A escola, historicamente, não foi construída para acolher as particularidades de seus alunos, sobretudo suas deficiências. Os conteúdos e metodologias eram, e ainda são imensamente visuais, configurando um privilégio daqueles que enxergam a desvantagem daqueles que não, como afirma a Cartilha do MEC dizendo que “os conteúdos escolares privilegiam a visualização em todas as áreas de conhecimento, de um universo permeado de símbolos gráficos, imagens, letras e números.” (BRASIL, 2007, p. 13).

A educação inclusiva busca reverter essa situação trazendo os alunos com deficiência para as escolas regulares, para que aprendam junto com todas as crianças. É importante ressaltar que a inclusão aqui tratada não significa acesso, mas condições de permanência para que os alunos-alvo tenham suas condições especiais de aprendizagem garantidas.

Mudanças nas diversas esferas da escola são necessárias para o acolhimento desses alunos.

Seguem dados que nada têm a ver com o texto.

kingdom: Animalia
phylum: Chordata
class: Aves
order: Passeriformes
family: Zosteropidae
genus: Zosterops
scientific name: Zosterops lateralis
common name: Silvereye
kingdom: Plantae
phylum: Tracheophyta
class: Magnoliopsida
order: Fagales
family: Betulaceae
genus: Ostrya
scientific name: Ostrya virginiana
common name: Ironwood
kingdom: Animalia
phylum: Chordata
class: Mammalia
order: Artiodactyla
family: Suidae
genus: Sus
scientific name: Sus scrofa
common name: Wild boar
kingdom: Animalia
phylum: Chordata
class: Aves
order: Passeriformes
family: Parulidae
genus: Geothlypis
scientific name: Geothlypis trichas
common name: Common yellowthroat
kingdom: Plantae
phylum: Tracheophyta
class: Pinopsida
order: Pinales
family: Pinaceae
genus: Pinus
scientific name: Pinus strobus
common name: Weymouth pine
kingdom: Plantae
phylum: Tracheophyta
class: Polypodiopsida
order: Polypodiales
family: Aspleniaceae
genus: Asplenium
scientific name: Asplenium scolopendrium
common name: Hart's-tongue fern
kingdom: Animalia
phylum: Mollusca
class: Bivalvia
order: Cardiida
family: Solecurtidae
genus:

Essas transformações devem garantir sua plena participação no ambiente escolar e garantir um eficiente processo de ensino-aprendizagem. O conteúdo, a comunicação, as atividades, etc. devem ser adaptados às particularidades do aluno. Entretanto, essas mudanças não devem subestimar o aluno nem superprotegê-los privando sua autonomia.

A escola, portanto, passa a ter o aluno como elemento central. Não é o aluno quem deve se adaptar a escola, mas o contrário. Essa mudança faz com que o aluno não seja responsável pelo seu fracasso.


2.4 – O Aluno Cego e o Aluno com Baixa Visão

Diferenciar os dois tipos de deficiência visual é fundamental para pensar o processo de escolarização. Não se deve resumir tudo a uma coisa só. Enquanto o cego tem o total comprometimento da visão, o aluno de baixa visão pode e deve usufruir o pouco que enxerga.

As adaptações se diferenciam para esses dois tipos de aluno. Enquanto o cego necessita de adaptações que explorem seus outros sentidos, o aluno de baixa visão carece de mudanças que utilizem sua visão diminuta de forma confortável, isto é, mudanças que utilizem sua visão sem causar irritação.
            
Existem mecanismos que auxiliam os alunos de baixa visão que podem ser utilizados dentro e fora da escola. Esses recursos, classificados como ópticos e não ópticos, utilizam a visão, por isso não servem para os cegos.
            
Os recursos ópticos são instrumentos que magnificam a imagem da retina, sendo recomendados por especialistas; exemplos desses recursos são os óculos, lupas, telescópio, etc. Os recursos não ópticos são ações e mecanismos que auxiliam no cotidiano dos alunos; ampliação de fontes, gráficos, e sinais, circuito fechado de televisão, acetato amarelo, são exemplos desses recursos.
            
A Cartilha do MEC sobre o Atendimento Educacional Especializado para o deficiente visual traz algumas recomendações que devemos ter com os alunos de baixa visão. São elas:
  • Sentar o aluno a uma distância de aproximadamente um metro do quadro negro na parte central da sala.
  •  Evitar a incidência de claridade diretamente nos olhos da criança.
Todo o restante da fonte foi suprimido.